Joy Mercer, quality manager for the Association of Colleges, says the report reveals significant improvements in colleges’ performance over the last four years.
“The number of colleges rated ‘good and outstanding’ has climbed from 49 per cent to 68 cent, while the number graded ‘inadequate’ has halved. This is clear evidence of the huge efforts colleges are making across the board and with their very diverse provision,” says Ms Mercer.
“Colleges also receive praise for their work with schools, the quality of opportunity they provide their students and the strength of their leadership. Though colleges will continue to be engaged in the restless pursuit of even better performance, the report is fitting and deserved recognition of the advances that they have made to the benefit of the students, communities and businesses that they serve.”
However, the report also reveals the overall effectiveness of work-based learning (WBL) delivery fell this year, with only 37 per cent of providers rated as ‘good’, compared with 52 per cent last year.

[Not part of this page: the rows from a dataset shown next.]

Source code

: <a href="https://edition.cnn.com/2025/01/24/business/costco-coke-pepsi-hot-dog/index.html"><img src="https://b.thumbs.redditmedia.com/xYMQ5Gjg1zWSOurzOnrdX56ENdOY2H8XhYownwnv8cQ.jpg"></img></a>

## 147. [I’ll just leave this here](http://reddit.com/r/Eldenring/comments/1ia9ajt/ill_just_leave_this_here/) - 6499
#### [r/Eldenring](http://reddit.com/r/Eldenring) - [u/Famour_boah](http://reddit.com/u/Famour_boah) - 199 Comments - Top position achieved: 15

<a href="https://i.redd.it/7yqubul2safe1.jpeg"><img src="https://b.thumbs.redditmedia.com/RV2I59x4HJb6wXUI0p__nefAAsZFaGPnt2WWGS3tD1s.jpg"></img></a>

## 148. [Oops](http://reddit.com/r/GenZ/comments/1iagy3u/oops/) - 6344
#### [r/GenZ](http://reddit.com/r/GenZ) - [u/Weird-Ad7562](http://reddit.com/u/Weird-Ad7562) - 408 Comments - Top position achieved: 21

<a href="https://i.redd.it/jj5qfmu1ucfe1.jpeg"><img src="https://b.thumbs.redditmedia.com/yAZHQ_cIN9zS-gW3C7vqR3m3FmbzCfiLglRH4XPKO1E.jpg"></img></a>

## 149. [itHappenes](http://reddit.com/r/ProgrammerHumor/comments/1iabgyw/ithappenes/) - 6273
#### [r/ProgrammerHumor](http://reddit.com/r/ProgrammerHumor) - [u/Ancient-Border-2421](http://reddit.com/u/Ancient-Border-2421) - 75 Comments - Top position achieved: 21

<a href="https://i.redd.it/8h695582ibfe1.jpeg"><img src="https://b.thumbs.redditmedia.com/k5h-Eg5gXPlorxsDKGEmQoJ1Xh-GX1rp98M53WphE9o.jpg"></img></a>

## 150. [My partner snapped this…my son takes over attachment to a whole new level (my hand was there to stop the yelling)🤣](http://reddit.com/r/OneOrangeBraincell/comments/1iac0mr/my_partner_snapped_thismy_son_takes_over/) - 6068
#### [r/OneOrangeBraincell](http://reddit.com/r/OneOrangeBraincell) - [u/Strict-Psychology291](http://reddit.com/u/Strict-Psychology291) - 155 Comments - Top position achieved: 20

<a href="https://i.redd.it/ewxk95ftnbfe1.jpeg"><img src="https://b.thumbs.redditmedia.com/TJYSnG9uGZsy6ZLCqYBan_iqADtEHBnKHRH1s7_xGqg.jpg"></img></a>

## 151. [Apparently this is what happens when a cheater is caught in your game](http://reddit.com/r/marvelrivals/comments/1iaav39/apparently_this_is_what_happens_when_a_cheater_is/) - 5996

According to the Association of Learning Providers (ALP), the figures are distorted because of the rapid growth in the Train to Gain programme in 2008/09. The increase resulted in almost half of all WBL inspections coming from providers only offering the Government’s flagship training programme. This, ALP says, masks “a mixture of well-established WBL provision, such as Apprenticeships where success rates continue to rise”.
The ALP is worried about the damage to reputation that could arise “simply because 600 new providers have been allowed into the sector with little consideration to the impact on quality and the success rates likely to be achieved by these providers”.
Graham Hoyle, ALP’s chief executive, said: “I have long argued that new providers to the system should be vetted with more rigour before they are let in and that once in, they should be monitored much more closely until they have established a track-record of good performance.
“Future problems could be avoided if the new Skills Funding Agency introduced preferred supplier arrangements which safeguard quality and cut costs, while still allowing properly vetted new entrants into the skills market.”